▸ Joint position lists
= Beginning of Section =
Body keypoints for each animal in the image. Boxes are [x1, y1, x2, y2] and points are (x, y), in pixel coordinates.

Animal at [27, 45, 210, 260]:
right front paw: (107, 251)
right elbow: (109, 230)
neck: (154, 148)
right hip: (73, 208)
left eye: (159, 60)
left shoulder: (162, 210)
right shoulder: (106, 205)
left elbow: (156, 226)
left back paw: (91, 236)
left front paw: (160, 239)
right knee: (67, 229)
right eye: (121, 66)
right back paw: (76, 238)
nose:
= End of Section =
▸ Exercise details
Give again, exactly as written, every line from the first one above through the line that has "left eye: (159, 60)" in it.

▸ Response
Body keypoints for each animal in the image. Boxes are [x1, y1, x2, y2] and points are (x, y), in pixel coordinates.

Animal at [27, 45, 210, 260]:
right front paw: (107, 251)
right elbow: (109, 230)
neck: (154, 148)
right hip: (73, 208)
left eye: (159, 60)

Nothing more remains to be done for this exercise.